Excerpts from a dataset
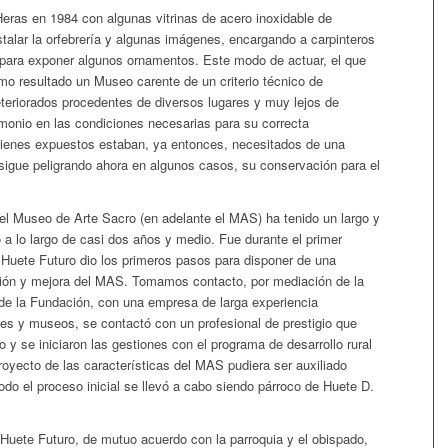
eras en 1984 con algunas vitrinas de acero inoxidable de
talar la orfebrería y algunas imágenes, encargando a carpinteros
 para exponer algunos ornamentos. Este modo de actuar, el que
o resultado un Museo carente de un criterio técnico de
teriorados procedentes de diversos lugares y muy lejos de
imonio en las condiciones necesarias para su correcta
ienes expuestos estaban, ya entonces, necesitados de una
 sigue peligrando ahora en algunos casos, su conservación para el
el Museo de Arte Sacro (en adelante el MAS) ha tenido un largo y
 a lo largo de casi dos años y medio. Fue durante el primer
 Huete Futuro dio los primeros pasos para disponer de una
ión y mejora del MAS. Tomamos contacto, por mediación de la
de la Fundación, con una empresa de larga experiencia
es y museos, se contactó con un profesional de prestigio que
 y se iniciaron las gestiones con el programa de desarrollo rural
yecto de las características del MAS pudiera ser auxiliado
o el proceso inicial se llevó a cabo siendo párroco de Huete D.
uete Futuro, de mutuo acuerdo con la parroquia y el obispado,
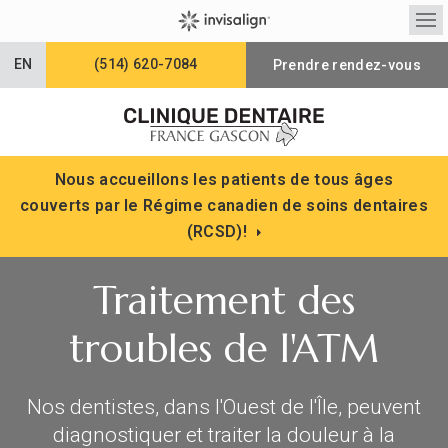
Ouv
EN
(514) 620-7084
Prendre rendez-vous
Nous accueillons les patients de tous âges
couverts par le Régime canadien de soins dentaires
(RCSD)!
Traitement des
troubles de l'ATM
Nos dentistes, dans l'Ouest de l'Île, peuvent
diagnostiquer et traiter la douleur à la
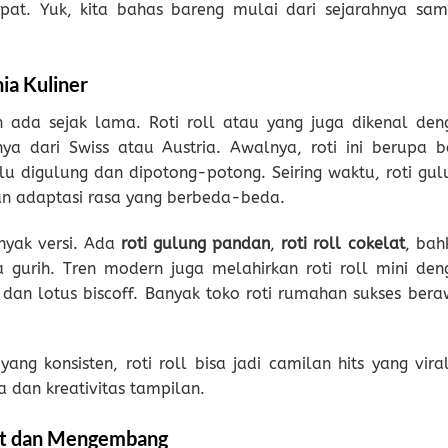
pat. Yuk, kita bahas bareng mulai dari sejarahnya sam
nia Kuliner
h ada sejak lama. Roti roll atau yang juga dikenal den
ya dari Swiss atau Austria. Awalnya, roti ini berupa b
alu digulung dan dipotong-potong. Seiring waktu, roti gul
an adaptasi rasa yang berbeda-beda.
anyak versi. Ada
roti gulung pandan
,
roti roll cokelat
, bah
 gurih. Tren modern juga melahirkan roti roll mini den
, dan lotus biscoff. Banyak toko roti rumahan sukses bera
g konsisten, roti roll bisa jadi camilan hits yang viral
a dan kreativitas tampilan.
but dan Mengembang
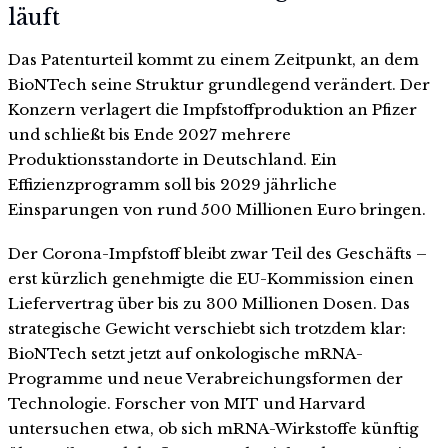
läuft
Das Patenturteil kommt zu einem Zeitpunkt, an dem
BioNTech seine Struktur grundlegend verändert. Der
Konzern verlagert die Impfstoffproduktion an Pfizer
und schließt bis Ende 2027 mehrere
Produktionsstandorte in Deutschland. Ein
Effizienzprogramm soll bis 2029 jährliche
Einsparungen von rund 500 Millionen Euro bringen.
Der Corona-Impfstoff bleibt zwar Teil des Geschäfts –
erst kürzlich genehmigte die EU-Kommission einen
Liefervertrag über bis zu 300 Millionen Dosen. Das
strategische Gewicht verschiebt sich trotzdem klar:
BioNTech setzt jetzt auf onkologische mRNA-
Programme und neue Verabreichungsformen der
Technologie. Forscher von MIT und Harvard
untersuchen etwa, ob sich mRNA-Wirkstoffe künftig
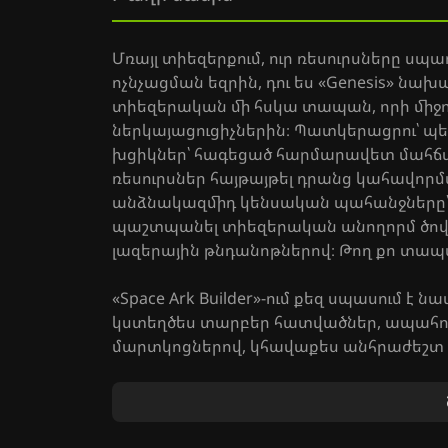
Մռայլ տիեզերքում, ուր ռեսուրսները սպա
ոչնչացման եզրին, դու ես «Genesis» նախագ
տիեզերական մի հսկա տապան, որի միջո
ներկայացուցիչներին։ Պատկերացրու՝ պետ
խցիկներ՝ հագեցած հարմարավետ մահճա
ռեսուրսներ հայթայթել դրանց կահավորմ
անձնակազմիդ կենսական պահանջները՝ թ
պաշտպանել տիեզերական անողորմ ծովա
լազերային թնդանոթներով։ Թող քո տապ
«Space Ark Builder»-ում քեզ սպասում է 
կստեղծես տարբեր հատվածներ, ապահո
մարտկոցներով, կհավաքես անհրաժեշտ ռ
տարրեր, և կանցկացնես կարևորագույն 
գտնելու համար։ Բայց մի մոռացիր զգոն լի
Անընդհատ պետք է կռվել այլմոլորակային
ներխուժել քո տիեզերանավ։ Ամեն մի որո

#### [Exercise instructions]
Copy all the records above exactly, but leave out the pictures.

#### [Written solution]
eras en 1984 con algunas vitrinas de acero inoxidable de
talar la orfebrería y algunas imágenes, encargando a carpinteros
 para exponer algunos ornamentos. Este modo de actuar, el que
o resultado un Museo carente de un criterio técnico de
teriorados procedentes de diversos lugares y muy lejos de
imonio en las condiciones necesarias para su correcta
ienes expuestos estaban, ya entonces, necesitados de una
 sigue peligrando ahora en algunos casos, su conservación para el
el Museo de Arte Sacro (en adelante el MAS) ha tenido un largo y
 a lo largo de casi dos años y medio. Fue durante el primer
 Huete Futuro dio los primeros pasos para disponer de una
ión y mejora del MAS. Tomamos contacto, por mediación de la
de la Fundación, con una empresa de larga experiencia
es y museos, se contactó con un profesional de prestigio que
 y se iniciaron las gestiones con el programa de desarrollo rural
yecto de las características del MAS pudiera ser auxiliado
o el proceso inicial se llevó a cabo siendo párroco de Huete D.
uete Futuro, de mutuo acuerdo con la parroquia y el obispado,
Ouv
EN
(514) 620-7084
Prendre rendez-vous
Nous accueillons les patients de tous âges
couverts par le Régime canadien de soins dentaires
(RCSD)!
Traitement des
troubles de l'ATM
Nos dentistes, dans l'Ouest de l'Île, peuvent
diagnostiquer et traiter la douleur à la
pat. Yuk, kita bahas bareng mulai dari sejarahnya sam
nia Kuliner
h ada sejak lama. Roti roll atau yang juga dikenal den
ya dari Swiss atau Austria. Awalnya, roti ini berupa b
alu digulung dan dipotong-potong. Seiring waktu, roti gul
an adaptasi rasa yang berbeda-beda.
anyak versi. Ada
roti gulung pandan
,
roti roll cokelat
, bah
 gurih. Tren modern juga melahirkan roti roll mini den
, dan lotus biscoff. Banyak toko roti rumahan sukses bera
g konsisten, roti roll bisa jadi camilan hits yang viral
a dan kreativitas tampilan.
but dan Mengembang
läuft
Das Patenturteil kommt zu einem Zeitpunkt, an dem
BioNTech seine Struktur grundlegend verändert. Der
Konzern verlagert die Impfstoffproduktion an Pfizer
und schließt bis Ende 2027 mehrere
Produktionsstandorte in Deutschland. Ein
Effizienzprogramm soll bis 2029 jährliche
Einsparungen von rund 500 Millionen Euro bringen.
Der Corona-Impfstoff bleibt zwar Teil des Geschäfts –
erst kürzlich genehmigte die EU-Kommission einen
Liefervertrag über bis zu 300 Millionen Dosen. Das
strategische Gewicht verschiebt sich trotzdem klar:
BioNTech setzt jetzt auf onkologische mRNA-
Programme und neue Verabreichungsformen der
Technologie. Forscher von MIT und Harvard
untersuchen etwa, ob sich mRNA-Wirkstoffe künftig
Մռայլ տիեզերքում, ուր ռեսուրսները սպա
ոչնչացման եզրին, դու ես «Genesis» նախագ
տիեզերական մի հսկա տապան, որի միջո
ներկայացուցիչներին։ Պատկերացրու՝ պետ
խցիկներ՝ հագեցած հարմարավետ մահճա
ռեսուրսներ հայթայթել դրանց կահավորմ
անձնակազմիդ կենսական պահանջները՝ թ
պաշտպանել տիեզերական անողորմ ծովա
լազերային թնդանոթներով։ Թող քո տապ
«Space Ark Builder»-ում քեզ սպասում է 
կստեղծես տարբեր հատվածներ, ապահո
մարտկոցներով, կհավաքես անհրաժեշտ ռ
տարրեր, և կանցկացնես կարևորագույն 
գտնելու համար։ Բայց մի մոռացիր զգոն լի
Անընդհատ պետք է կռվել այլմոլորակային
ներխուժել քո տիեզերանավ։ Ամեն մի որո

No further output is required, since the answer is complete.